To demonstrate the point I threw the apple I was eating high into the air and caught it as it fell back down again. ‘You see? If we were truly in motion I could not have caught the apple for while it was in the air the Earth would have moved on and the apple would have landed behind me -
ergo,
the Earth must be static,’ and I took a decisive bite out my apple confident that I had won the point.

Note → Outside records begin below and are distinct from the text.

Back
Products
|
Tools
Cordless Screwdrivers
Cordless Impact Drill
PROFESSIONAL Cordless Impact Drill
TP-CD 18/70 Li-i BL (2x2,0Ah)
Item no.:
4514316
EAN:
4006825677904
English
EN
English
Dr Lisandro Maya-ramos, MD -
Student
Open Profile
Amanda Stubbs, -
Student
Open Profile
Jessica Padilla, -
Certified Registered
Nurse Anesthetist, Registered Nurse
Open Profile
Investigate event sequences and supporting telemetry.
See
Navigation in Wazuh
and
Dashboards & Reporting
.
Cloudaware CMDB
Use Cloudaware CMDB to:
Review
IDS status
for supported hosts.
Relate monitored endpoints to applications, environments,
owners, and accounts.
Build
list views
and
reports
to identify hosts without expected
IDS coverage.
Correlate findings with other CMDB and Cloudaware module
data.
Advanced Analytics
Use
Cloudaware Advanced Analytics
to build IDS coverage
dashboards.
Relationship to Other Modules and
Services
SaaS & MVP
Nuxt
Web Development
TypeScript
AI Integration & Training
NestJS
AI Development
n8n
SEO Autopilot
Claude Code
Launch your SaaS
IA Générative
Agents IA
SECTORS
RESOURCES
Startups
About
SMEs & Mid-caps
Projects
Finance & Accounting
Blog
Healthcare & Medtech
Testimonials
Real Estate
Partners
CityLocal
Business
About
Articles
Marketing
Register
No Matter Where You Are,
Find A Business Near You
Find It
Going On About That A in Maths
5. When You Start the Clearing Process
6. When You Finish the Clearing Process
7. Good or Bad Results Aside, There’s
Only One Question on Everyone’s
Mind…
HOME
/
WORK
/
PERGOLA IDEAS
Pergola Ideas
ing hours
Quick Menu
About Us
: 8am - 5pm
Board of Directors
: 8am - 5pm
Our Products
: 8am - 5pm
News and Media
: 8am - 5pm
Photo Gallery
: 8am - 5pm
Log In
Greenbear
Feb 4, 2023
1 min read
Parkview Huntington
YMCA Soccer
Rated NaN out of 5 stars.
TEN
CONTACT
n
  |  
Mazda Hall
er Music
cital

Samson thought about this for a moment. Then he said, ‘Give me your apple.’

By now there wasn’t much more than the core left but I gave it to him anyway. First he merely repeated my action of throwing it in the air a few times and catching it again. But then he did something extraordinary. He suddenly dug his heels hard into the flanks of his mule making the startled creature bolt forward while continuing to throw the apple core up into the air. I thought for a moment that he’d lost his senses. He certainly made a comical spectacle wobbling along the road like a fat child on a hobby-horse. When he got a hundred feet away he turned round and did the same thing coming back.

‘There,’ he said, red-faced and breathless. ‘Did you see? The apple followed me all the way along the road. It did not fall behind me
even though I was moving.’

‘Of course it did,’ I retorted. ‘You deliberately threw it ahead of you so that it couldn’t fall behind.’ But I was no longer certain of my ground. As for Samson, he merely handed me back my apple-core with a knowing grin. Furious, I threw the revolting thing in the dust.